Each conversion candidate meets with a sponsoring rabbi, who ascertains the candidate's Jewish knowledge, observance level and commitment to the Jewish people, Meyers explained. Those with strong enough Jewish backgrounds may not have to study much, if at all. For them, the conversion "is more of a technicality," one Conservative rabbi explained.
Because their conversion experience is different, so is the terminology used to describe what they are going through.
Miller is one of a growing number of rabbis who use the word "affirmation."
Rabbi Stuart Vogel of Temple Aliyah in Woodland Hills said he's done several affirmations and is currently overseeing three this year.
"If someone was raised as a Jew, in terms of their spirit and soul, I accept them as Jewish. Affirmation is just formalizing of that," he said.
Siegel prefers to call it a "completion." "I tell them, as far as I'm concerned you're Jewish. But every people has its definition of citizenship," he said. "It's not a judgment; it's a formality. We want to celebrate your Jewishness and complete it from a legal perspective," he said.
Sensitivity is needed, these rabbis say, because many such adult children of intermarried parents resent having their Jewishness questioned.
"They say, 'But we're Jews! We're not converting!'" said Rabbi Stu Kelman of Netivot Shalom in Berkeley. "I understand what they're saying, but since matrilineality is a Conservative movement standard, we have to take a strong but compassionate stance.
"The initial reaction is one of resentment. Often I end up working with people to overcome the resentment before we even begin talking about conversion," he said.
Many confront the problem while preparing for a key lifecycle event such as marriage or a bar mitzvah. That can lead to great emotional upset.
"Here's a person who sees himself as Jewish, who grew up with all things Jewish, and now at what should be the happiest day of their lives, they find themselves under question," Siegel said.

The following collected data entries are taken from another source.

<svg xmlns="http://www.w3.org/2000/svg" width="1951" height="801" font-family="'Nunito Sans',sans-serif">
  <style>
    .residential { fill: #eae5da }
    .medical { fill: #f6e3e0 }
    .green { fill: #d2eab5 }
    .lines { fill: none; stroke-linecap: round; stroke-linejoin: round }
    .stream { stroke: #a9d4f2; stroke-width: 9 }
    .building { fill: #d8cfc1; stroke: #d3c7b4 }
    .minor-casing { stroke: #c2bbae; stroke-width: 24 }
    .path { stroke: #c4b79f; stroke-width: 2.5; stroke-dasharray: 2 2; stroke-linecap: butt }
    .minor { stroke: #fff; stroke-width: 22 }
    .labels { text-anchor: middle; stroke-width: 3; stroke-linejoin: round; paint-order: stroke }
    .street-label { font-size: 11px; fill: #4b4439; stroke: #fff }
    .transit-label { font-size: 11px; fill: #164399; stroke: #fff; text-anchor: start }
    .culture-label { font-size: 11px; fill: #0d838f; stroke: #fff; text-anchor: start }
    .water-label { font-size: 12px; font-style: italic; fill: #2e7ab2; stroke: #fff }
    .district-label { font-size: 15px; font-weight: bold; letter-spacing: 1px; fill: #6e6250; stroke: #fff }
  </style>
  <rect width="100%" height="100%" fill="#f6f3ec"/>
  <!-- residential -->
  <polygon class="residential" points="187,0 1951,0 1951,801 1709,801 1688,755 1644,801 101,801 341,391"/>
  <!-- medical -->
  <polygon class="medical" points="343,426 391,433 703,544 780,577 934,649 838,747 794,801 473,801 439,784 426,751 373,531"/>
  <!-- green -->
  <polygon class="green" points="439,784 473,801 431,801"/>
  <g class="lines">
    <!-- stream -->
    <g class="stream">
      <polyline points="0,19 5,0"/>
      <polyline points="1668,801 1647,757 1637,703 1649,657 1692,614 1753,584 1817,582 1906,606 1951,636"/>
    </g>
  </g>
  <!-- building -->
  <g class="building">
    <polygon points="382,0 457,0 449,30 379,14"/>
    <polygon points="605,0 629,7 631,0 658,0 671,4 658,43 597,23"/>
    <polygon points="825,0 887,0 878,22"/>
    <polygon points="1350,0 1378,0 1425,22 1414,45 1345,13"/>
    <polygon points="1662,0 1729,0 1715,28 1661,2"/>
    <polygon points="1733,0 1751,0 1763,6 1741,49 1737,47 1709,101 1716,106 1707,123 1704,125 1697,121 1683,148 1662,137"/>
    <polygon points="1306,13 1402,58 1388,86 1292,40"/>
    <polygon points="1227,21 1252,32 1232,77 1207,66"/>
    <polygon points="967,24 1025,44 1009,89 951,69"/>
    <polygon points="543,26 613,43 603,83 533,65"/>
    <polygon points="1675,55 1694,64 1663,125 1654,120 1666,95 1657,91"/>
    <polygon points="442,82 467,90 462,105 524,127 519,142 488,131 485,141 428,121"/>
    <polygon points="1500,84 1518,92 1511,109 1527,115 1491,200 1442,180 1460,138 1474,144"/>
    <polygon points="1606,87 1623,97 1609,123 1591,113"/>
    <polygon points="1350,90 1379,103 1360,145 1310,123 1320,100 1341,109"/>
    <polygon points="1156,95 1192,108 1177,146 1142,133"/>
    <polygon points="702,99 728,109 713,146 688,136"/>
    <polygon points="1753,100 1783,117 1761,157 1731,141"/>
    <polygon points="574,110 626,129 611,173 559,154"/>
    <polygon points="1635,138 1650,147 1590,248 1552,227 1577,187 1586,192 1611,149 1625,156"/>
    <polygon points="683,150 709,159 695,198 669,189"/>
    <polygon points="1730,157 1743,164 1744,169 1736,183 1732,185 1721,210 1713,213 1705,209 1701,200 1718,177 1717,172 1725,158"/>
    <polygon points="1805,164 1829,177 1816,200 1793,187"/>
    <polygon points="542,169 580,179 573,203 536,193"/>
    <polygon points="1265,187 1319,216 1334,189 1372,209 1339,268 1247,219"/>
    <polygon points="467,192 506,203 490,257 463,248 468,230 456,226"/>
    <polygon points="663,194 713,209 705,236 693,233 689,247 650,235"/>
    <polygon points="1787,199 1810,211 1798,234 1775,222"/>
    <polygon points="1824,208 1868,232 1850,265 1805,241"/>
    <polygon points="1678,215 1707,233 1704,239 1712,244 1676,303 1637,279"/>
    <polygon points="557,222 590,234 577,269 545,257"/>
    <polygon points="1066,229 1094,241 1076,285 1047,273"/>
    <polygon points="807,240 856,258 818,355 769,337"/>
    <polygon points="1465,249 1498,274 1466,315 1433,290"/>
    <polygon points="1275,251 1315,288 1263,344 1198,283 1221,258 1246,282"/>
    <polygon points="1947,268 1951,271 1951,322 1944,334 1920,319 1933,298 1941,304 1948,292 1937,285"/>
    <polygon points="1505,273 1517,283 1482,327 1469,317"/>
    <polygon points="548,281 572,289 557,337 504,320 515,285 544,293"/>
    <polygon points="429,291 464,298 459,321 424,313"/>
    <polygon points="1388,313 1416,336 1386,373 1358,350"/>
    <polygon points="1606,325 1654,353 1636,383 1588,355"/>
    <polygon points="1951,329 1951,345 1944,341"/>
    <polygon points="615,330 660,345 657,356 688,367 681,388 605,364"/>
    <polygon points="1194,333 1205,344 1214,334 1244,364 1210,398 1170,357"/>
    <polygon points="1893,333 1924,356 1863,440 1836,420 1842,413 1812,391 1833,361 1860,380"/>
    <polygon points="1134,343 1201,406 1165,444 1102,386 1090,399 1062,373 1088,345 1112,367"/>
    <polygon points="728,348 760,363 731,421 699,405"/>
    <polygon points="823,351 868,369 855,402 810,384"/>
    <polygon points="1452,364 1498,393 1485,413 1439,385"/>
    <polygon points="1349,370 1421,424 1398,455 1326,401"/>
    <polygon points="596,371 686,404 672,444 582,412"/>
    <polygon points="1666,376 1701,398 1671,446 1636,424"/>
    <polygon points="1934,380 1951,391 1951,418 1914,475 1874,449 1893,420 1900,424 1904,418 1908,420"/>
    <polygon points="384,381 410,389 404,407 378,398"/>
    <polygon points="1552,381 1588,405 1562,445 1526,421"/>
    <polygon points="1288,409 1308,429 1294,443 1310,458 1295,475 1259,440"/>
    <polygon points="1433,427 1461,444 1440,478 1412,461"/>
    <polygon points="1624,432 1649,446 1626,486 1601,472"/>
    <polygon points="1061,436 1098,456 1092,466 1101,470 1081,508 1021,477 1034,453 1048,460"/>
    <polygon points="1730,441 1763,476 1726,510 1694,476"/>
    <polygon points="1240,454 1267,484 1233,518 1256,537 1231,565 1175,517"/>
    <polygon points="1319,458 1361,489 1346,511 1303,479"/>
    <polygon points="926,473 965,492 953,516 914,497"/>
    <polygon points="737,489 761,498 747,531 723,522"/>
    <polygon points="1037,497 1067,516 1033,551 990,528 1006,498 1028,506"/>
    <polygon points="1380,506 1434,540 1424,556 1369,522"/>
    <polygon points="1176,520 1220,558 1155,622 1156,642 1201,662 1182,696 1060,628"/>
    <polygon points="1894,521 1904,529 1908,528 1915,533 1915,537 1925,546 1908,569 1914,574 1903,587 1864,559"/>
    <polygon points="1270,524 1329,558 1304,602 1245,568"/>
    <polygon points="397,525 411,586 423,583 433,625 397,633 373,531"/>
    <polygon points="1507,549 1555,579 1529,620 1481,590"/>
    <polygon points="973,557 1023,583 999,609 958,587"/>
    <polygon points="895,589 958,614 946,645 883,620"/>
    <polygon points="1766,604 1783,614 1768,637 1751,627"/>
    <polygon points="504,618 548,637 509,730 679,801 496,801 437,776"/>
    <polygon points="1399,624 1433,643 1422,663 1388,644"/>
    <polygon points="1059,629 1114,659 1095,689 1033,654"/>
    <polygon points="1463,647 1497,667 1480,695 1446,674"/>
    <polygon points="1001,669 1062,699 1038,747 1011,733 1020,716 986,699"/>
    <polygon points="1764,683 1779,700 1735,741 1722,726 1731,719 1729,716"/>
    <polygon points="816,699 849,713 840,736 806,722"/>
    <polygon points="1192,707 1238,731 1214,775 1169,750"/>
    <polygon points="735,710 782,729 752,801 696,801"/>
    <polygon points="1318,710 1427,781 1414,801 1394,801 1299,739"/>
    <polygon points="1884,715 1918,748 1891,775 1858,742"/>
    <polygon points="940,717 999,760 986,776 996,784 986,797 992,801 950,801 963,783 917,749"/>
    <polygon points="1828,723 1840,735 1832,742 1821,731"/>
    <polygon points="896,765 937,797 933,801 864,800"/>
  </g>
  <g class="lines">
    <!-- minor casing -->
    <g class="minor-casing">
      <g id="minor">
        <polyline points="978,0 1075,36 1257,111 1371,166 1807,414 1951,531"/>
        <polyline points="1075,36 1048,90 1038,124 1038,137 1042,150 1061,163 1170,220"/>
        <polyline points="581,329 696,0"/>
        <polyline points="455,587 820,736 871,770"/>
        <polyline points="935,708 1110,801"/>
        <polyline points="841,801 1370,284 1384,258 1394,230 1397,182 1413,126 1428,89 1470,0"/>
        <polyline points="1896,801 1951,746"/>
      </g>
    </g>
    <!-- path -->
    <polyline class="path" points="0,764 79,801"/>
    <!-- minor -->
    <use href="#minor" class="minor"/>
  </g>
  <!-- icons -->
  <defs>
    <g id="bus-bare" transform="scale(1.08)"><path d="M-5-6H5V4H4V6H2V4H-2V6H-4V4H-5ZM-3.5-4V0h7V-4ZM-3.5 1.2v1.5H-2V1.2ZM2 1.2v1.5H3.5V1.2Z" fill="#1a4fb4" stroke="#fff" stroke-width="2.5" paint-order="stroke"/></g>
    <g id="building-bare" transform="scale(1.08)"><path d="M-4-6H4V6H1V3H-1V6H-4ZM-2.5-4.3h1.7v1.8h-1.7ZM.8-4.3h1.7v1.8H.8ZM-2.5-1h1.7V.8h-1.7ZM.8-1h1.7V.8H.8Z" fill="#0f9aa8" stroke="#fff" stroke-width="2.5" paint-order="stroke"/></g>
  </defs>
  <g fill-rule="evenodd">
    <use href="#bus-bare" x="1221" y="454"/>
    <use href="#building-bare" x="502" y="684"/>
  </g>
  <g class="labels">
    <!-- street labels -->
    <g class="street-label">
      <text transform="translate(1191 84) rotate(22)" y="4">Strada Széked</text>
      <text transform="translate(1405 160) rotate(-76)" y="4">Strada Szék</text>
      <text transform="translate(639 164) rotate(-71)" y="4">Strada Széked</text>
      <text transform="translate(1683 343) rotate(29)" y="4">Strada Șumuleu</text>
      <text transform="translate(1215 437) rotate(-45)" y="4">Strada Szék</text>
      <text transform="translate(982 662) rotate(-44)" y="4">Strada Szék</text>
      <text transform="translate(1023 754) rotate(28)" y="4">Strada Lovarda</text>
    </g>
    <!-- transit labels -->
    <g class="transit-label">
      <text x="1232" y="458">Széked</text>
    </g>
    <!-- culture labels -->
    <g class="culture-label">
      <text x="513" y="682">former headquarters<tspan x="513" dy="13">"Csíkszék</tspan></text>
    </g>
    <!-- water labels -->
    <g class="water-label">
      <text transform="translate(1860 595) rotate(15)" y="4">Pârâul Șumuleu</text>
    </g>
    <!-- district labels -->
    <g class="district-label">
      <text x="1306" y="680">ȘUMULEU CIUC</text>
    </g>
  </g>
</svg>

Rebecca Goldstein (not her real name) had plenty of anger. Goldstein, 31, is still seething from the rejection she felt as the daughter of a non-Jewish mother whenever she stepped outside her Reform community.
She first ran into it was when she was 19, when her Jewish boyfriend wouldn't introduce her to his grandmother. She experienced it again the year she spent in Israel on a student program -- Israelis would ask whether she was planning to convert.
"It was a weight I had to carry during the entire program," Goldstein said. "I felt the burden of having to prove myself more than people 'born Jewish,'" she said.
Goldstein converted while she was pregnant -- not because she wanted to, but to spare her child what she went through.
"I didn't want my daughter to have to face that duality," she said. "I converted, but resented that I had to do it."
"This is a problem the Jewish community has created for itself, and those of us who can help have the responsibility to do so," said Rabbi Carol Levitan, program director of the Jewish Community Center in Manhattan, referring to the divide between those Jewish streams that recognize patrilineal Jews and those that do not. "When it's a person who clearly identifies as Jewish and is knowledgeable, I'm eager to make it happen without making them jump through hoops."